Anyway, it was hard, and it took a couple of hours to work my way through it (because of course I tried a lot of things that were completely irrelevant, before I realised that data-reduction had essentially not happened). And Squid3 itself is certainly not to blame, because I was the one who skipped the error-handling when reading the fundamental input data. Given our universal agreement that negative SBM counts are never OK, it makes sense for Squid3 to explicitly flag the issue (the same argument could be made for negative ion-counts potentially arising from counting-system errors or software issues).

But on reflection, I agree with you @NicoleRayner that SQUID 2.50-style automated handling of 'invalid SBM' occurrences is premature at this stage, because Squid3 error-trapping of the input Prawn XML file is something we ought to look at holistically (there are quite a few other potential problems, unrelated to SBM, that should be 'trapped' at the same time). So Jim @bowring, I suggest you skip the detailed diagnostics I originally suggested, and just implement a simple check to see if there are any non-positive SBMcps in a given Prawn XML. If one is found, just a static dialog-box (with an OK button) saying:

"Invalid SBM counts detected. Squid3 recommends switching SBM normalisation OFF until you diagnose the problem."

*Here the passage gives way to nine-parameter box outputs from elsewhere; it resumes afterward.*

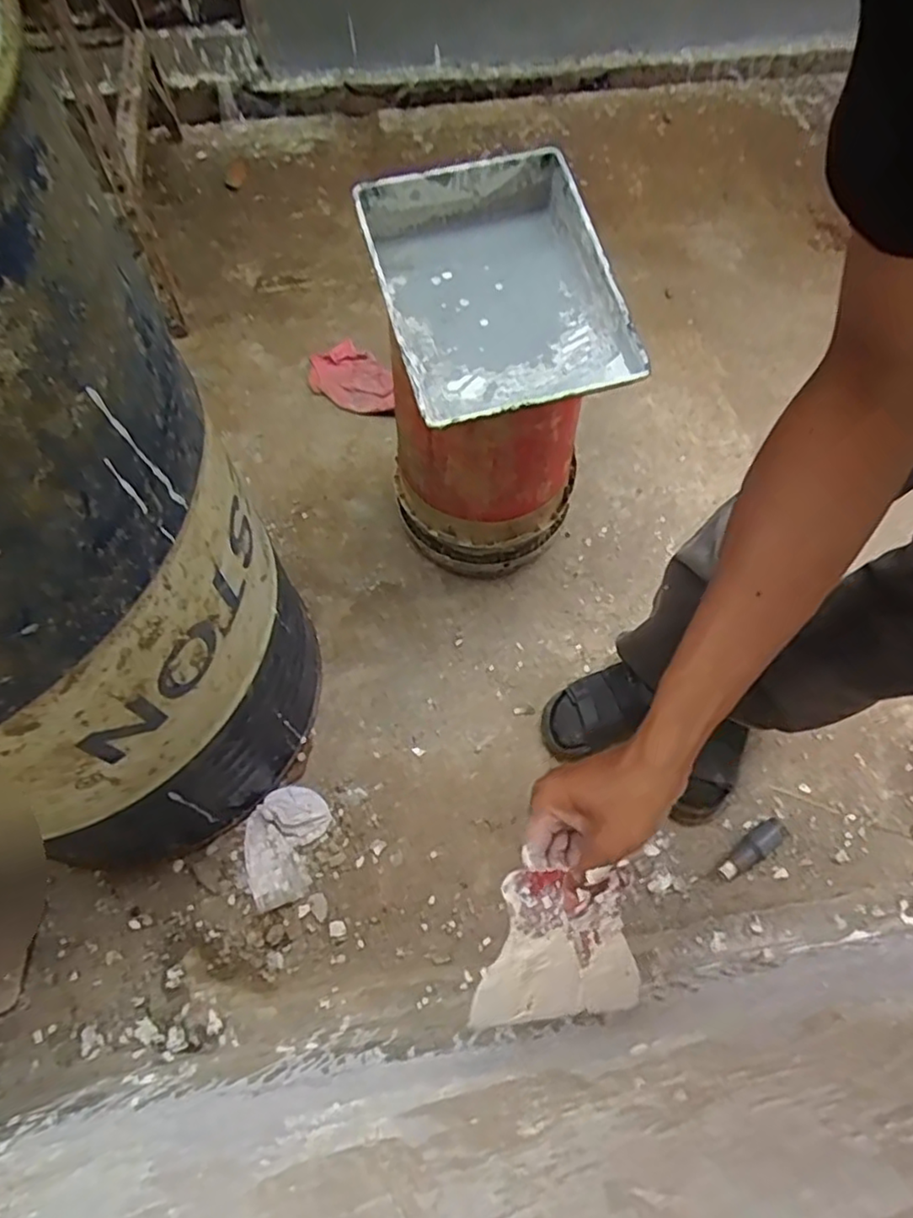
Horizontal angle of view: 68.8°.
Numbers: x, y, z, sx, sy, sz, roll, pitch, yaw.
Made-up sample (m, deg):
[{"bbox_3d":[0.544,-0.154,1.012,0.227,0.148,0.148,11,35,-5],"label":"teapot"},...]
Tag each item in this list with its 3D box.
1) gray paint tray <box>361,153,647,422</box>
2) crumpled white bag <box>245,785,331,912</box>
[{"bbox_3d":[0.049,-0.399,0.820,0.269,0.081,0.350,-15,66,-7],"label":"gray paint tray"},{"bbox_3d":[-0.261,0.353,0.999,0.107,0.024,0.171,11,66,5],"label":"crumpled white bag"}]

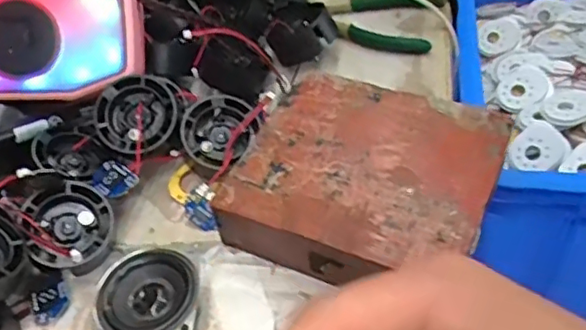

will suffice, as an interim measure.

@cwmagee proper 'robustification' of Squid3 relative to its input data will need to look at quite a lot of things, like non-negative integers for ion counts, SBM checks as outlined here, but also the handling of 'incomplete' analyses written to file (whether aborted mid-scan or end of scan), because as far as I know, that sort of thing is completely untested. But as a body of work, it's a job for another day.

cwmagee commented 5 years ago

Aren't op file counts non-integer, due to dead time correction?

sbodorkos commented 5 years ago

No. Each 'total counts at peak' value is indeed deadtime-corrected, but after correction, the answer is (symmetrically and arithmetically) rounded to integer. In a way, OP files are best of all, because all their numerical data are cardinals - you can search/replace hyphens and decimal points knowing they will only occur in spot-labels. No such luxury in PD/XML!